**Texte choisi**

Dans le salon, la nonagénaire Françoise Thémire, atteinte d’Alzheimer, regarde le journal télévisé auprès de son colocataire Omar, un étudiant, avant de déjeuner ensemble. Depuis janvier, ils vivent dans une colocation inédite pensée comme alternative aux Ehpad, à l’Haÿ-les-Roses (Val-de-Marne).
Françoise, Marie-Pierre et Salvatore, atteints d’Alzheimer, ont emménagé il y a trois semaines dans ce pavillon lumineux, décoré de vitraux et situé à une dizaine de kilomètres au sud de Paris, où ils ont chacun leur chambre, leurs affaires et la liberté de choisir leurs occupations du jour.
Coïncidence : leur emménagement a eu lieu la semaine de la publication du livre-enquête “Les Fossoyeurs”, dénonçant les maltraitances subies dans de nombreux Ehpad.
“Ce que j’aime ici, c’est de vivre tranquille, parce que je suis chez moi”, confie avec un sourire franc Françoise, élégamment vêtue d’un gilet jaune or. “J’aime le jardin, je vis normalement, et il y a tout à faire, comme dans un appartement”, poursuit la nonagénaire, qui y a rencontré Omar, étudiant colombien de 39 ans.
“Il est sympa”, dit Françoise.
Arrivé en France en septembre, Omar Nino est logé contre service dans la colocation: il doit être présent six nuits par semaine, pour apporter du soutien à l’auxiliaire de vie si besoin.
Il a choisi de s’investir davantage. “Avec Françoise, on parle souvent des coutumes parisiennes. Avec Marie-Pierre, je vais me balader au marché”.
Cette promesse d’un quotidien ouvert sur l’extérieur, loin de “l’enfermement” des Ehpad, soulage Agathe Charnet, la fille de Marie-Pierre.
– “C’est chez elle” –
Depuis la découverte de la maladie précoce de sa mère, en 2018, Agathe cherchait “une solution” pour que celle-ci “vive sa maladie en toute dignité”, mais “commençait à désespérer” de devoir la placer dans un établissement médicalisé – une mesure “hyper drastique”.

**Objectif visé**
D'après le texte sur la colocation de L'Haÿ-les-Roses, combien de nuits par semaine Omar doit-il être présent ?

**Données fournies**

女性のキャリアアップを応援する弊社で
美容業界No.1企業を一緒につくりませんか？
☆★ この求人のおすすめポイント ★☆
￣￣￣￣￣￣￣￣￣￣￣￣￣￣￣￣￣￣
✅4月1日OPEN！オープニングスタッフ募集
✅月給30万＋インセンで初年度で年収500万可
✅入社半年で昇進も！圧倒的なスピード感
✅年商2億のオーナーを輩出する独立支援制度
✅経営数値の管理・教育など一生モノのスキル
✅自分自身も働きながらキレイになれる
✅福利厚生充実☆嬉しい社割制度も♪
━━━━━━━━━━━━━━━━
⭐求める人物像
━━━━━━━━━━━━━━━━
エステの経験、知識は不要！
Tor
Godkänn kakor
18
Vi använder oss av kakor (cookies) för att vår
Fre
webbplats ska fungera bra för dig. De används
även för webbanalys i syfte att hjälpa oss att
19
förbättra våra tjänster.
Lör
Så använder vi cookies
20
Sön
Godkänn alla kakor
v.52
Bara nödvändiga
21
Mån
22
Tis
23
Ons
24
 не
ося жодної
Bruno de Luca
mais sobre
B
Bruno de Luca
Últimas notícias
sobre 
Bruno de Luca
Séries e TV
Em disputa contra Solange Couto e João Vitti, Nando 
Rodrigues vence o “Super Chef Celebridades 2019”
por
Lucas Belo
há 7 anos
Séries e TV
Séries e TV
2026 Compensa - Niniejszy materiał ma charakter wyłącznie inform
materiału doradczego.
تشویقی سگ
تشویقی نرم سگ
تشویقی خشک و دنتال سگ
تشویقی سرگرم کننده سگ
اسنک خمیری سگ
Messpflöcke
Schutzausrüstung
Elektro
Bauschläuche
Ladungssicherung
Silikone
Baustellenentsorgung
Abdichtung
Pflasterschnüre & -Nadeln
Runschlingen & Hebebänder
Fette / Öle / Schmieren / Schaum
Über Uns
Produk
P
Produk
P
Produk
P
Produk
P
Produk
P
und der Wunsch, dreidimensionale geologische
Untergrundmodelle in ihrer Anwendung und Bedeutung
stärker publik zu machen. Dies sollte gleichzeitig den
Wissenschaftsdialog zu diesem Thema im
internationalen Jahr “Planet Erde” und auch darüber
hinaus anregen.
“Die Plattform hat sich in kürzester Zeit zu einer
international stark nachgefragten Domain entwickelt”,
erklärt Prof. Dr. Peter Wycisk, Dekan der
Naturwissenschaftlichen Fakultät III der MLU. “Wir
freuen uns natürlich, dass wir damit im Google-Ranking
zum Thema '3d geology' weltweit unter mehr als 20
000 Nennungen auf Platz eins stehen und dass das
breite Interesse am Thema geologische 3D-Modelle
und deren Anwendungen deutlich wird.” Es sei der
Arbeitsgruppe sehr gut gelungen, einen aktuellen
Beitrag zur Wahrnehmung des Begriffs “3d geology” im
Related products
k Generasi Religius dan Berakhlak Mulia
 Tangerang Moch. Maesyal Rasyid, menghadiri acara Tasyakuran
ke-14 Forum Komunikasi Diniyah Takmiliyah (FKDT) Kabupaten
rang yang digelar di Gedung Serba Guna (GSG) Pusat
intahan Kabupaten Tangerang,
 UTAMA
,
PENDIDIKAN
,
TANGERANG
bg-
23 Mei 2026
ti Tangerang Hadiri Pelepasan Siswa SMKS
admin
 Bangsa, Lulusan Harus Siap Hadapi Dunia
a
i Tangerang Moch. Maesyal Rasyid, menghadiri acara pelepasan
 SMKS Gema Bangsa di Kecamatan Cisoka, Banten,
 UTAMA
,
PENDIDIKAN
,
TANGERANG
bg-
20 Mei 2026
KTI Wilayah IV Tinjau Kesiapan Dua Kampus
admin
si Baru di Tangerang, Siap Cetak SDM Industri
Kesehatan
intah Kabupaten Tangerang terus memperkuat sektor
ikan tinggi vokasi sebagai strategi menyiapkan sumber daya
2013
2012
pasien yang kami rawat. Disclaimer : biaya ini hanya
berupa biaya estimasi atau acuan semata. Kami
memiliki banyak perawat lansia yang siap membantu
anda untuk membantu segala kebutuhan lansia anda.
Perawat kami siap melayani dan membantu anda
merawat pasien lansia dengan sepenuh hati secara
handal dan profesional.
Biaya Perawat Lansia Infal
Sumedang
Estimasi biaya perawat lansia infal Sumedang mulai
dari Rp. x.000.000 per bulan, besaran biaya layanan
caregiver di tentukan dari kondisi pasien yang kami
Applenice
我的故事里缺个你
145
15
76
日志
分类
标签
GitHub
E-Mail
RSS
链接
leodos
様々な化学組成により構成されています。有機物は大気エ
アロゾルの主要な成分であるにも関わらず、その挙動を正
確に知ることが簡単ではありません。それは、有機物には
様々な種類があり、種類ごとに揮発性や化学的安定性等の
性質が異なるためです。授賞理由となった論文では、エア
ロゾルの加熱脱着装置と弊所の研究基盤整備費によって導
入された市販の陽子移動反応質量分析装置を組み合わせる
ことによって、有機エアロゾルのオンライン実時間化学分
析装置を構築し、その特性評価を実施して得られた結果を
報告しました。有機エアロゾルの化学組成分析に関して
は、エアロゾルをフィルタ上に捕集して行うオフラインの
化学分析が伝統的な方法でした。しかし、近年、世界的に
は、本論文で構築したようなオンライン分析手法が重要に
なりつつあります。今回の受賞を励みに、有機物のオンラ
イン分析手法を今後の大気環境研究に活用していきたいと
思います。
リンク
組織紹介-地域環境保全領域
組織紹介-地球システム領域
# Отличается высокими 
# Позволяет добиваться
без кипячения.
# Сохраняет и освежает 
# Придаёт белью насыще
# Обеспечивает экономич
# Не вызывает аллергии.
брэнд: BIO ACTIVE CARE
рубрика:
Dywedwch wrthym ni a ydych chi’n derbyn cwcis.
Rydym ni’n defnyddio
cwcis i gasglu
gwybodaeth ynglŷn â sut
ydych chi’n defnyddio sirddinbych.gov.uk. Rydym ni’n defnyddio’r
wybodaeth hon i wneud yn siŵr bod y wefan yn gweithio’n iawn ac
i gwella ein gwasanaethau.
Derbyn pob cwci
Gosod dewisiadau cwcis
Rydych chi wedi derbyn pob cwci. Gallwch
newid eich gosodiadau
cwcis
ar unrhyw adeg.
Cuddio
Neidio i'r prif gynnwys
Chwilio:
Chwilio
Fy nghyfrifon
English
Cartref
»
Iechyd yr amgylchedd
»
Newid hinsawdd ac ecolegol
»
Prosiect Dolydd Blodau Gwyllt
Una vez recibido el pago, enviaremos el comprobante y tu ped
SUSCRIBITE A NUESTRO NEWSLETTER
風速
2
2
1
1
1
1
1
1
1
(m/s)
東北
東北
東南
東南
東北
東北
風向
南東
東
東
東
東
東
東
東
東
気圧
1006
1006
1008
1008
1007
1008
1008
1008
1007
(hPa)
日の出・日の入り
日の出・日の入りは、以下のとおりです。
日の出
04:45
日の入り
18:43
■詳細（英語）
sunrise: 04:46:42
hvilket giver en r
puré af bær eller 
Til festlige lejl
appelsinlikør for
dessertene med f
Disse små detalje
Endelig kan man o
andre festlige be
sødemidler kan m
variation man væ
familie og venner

**Réponse obtenue**
Six nuits par semaine.